**QUESTIONS TO ANSWER**
1. Reproduce verbatim the portion of the OpenSceneGraph projective texture example that begins with the words "ProjectiveTextureExample OpenSceneGraph" and ends with "align the view.".
2. Write the next part of the OpenSceneGraph projective texture example, picking up after its final line.

**EXTRACT PROVIDED**
══════════════════════════════

ProjectiveTextureExample OpenSceneGraph

Another OSG ProjectiveTexture Example - I did some code cleanup and added a bounding box test feature. My goal this example was to align the projector so that it would cover 100% of the second cameras field of view. In other words the view volume of the perspector of the scene should always be inside of the view volume of the projector. I solved this task by using some bounding box features and by setting the projector view matrix to align the view.

BoundingBoxedView

ProjectiveTextureExample.cpp

#include <iostream>
#include <osg/Notify>
#include <osg/MatrixTransform>
#include <osg/ShapeDrawable>
#include <osg/PositionAttitudeTransform>
#include <osg/Geometry>
#include <osgGA/TrackballManipulator>

#include <osg/Texture2D>
#include <osg/Geode>
#include <osg/LightSource>
#include <osg/TexGenNode>
#include <osg/TexMat>
#include <osgDB/WriteFile>
#include <osgUtil/Optimizer>

#include <osgDB/Registry>
#include <osgDB/ReadFile>

#include <osgViewer/Viewer>
#include <osgViewer/CompositeViewer>
#include <string>
using namespace std;

osgViewer::View* viewA = new osgViewer::View;
osg::TexMat* texMat = new osg::TexMat;

/**
 * This method is used to mark the camera position
 */
osg::Node * markCameraPosition(osg::Camera* camera) {

	osg::Group* root = new osg::Group();
	osg::Matrixd proj;
	osg::Matrixd mv;
	if (camera) {
		proj = camera->getProjectionMatrix();
		mv = camera->getViewMatrix();
	} else {
		// Create some kind of reasonable default Projection matrix.
		proj.makePerspective(30., 1., 1., 10.);
		// leave mv as identity
	}

	osg::Vec3f vector = osg::Vec3f(proj(0, 0), proj(0, 0), proj(0, 0));
	osg::Vec3f posVec = osg::Matrixd::inverse(mv).preMult(vector);

	//	printf("VectorX: %f\n", posVec.x());
	//	printf("VectorY: %f\n", posVec.y());
	//	printf("VectorZ: %f\n", posVec.z());

	osg::Sphere* unitSphere = new osg::Sphere(osg::Vec3(0, 0, 0), 2.0);
	osg::ShapeDrawable* unitSphereDrawable = new osg::ShapeDrawable(unitSphere);
	osg::Geode* unitSphereGeode = new osg::Geode();
	unitSphereGeode->addDrawable(unitSphereDrawable);

	osg::PositionAttitudeTransform* sphereXForm =
			new osg::PositionAttitudeTransform();
	sphereXForm->setPosition(posVec);
	sphereXForm->addChild(unitSphereGeode);
	root->addChild(sphereXForm);

	return root;

}
// Given a Camera, create a wireframe representation of its
// view frustum. Create a default representation if camera==NULL.

══════════════════════════════

**EXTRACTED RECORDS**
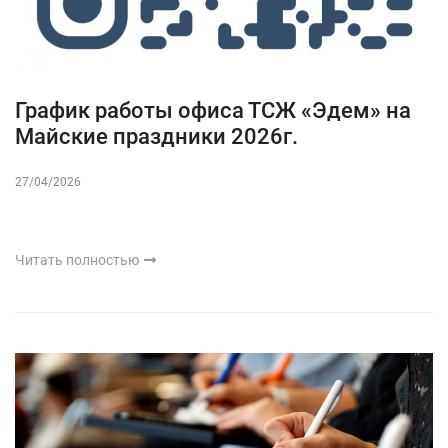
График работы офиса ТСЖ «Эдем» на
Майские праздники 2026г.
27/04/2026
Читать полностью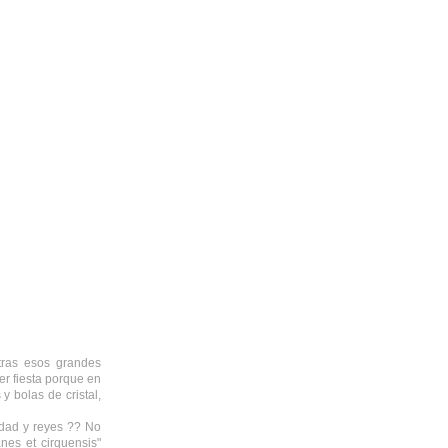
tras esos grandes
er fiesta porque en
y bolas de cristal,
idad y reyes ?? No
nes et cirquensis"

══════════════════════════════

**EXPECTED OUTPUTS**
1.
ProjectiveTextureExample OpenSceneGraph

Another OSG ProjectiveTexture Example - I did some code cleanup and added a bounding box test feature. My goal this example was to align the projector so that it would cover 100% of the second cameras field of view. In other words the view volume of the perspector of the scene should always be inside of the view volume of the projector. I solved this task by using some bounding box features and by setting the projector view matrix to align the view.

2.
osg::Node*
makeFrustumFromCamera(osg::Camera* camera) {

	// Projection and ModelView matrices
	osg::Matrixd proj;
	osg::Matrixd mv;
	if (camera) {
		proj = camera->getProjectionMatrix();
		mv = camera->getViewMatrix();
	} else {
		// Create some kind of reasonable default Projection matrix.
		proj.makePerspective(30., 1., 1., 10.);
		// leave mv as identity
	}

	//camera->setViewMatrix(camera->getViewMatrix().frustum(100,200,100,100,10,100));

	// Get near and far from the Projection matrix.
	const double near = proj(3, 2) / (proj(2, 2) - 1.0);
	const double far = proj(3, 2) / (1.0 + proj(2, 2));

	// Get the sides of the near plane.
	const double nLeft = near * (proj(2, 0) - 1.0) / proj(0, 0);
	const double nRight = near * (1.0 + proj(2, 0)) / proj(0, 0);
	const double nTop = near * (1.0 + proj(2, 1)) / proj(1, 1);
	const double nBottom = near * (proj(2, 1) - 1.0) / proj(1, 1);

	// Get the sides of the far plane.
	const double fLeft = far * (proj(2, 0) - 1.0) / proj(0, 0);
	const double fRight = far * (1.0 + proj(2, 0)) / proj(0, 0);
	const double fTop = far * (1.0 + proj(2, 1)) / proj(1, 1);
	const double fBottom = far * (proj(2, 1) - 1.0) / proj(1, 1);

	// Our vertex array needs only 9 vertices: The origin, and the
	// eight corners of the near and far planes.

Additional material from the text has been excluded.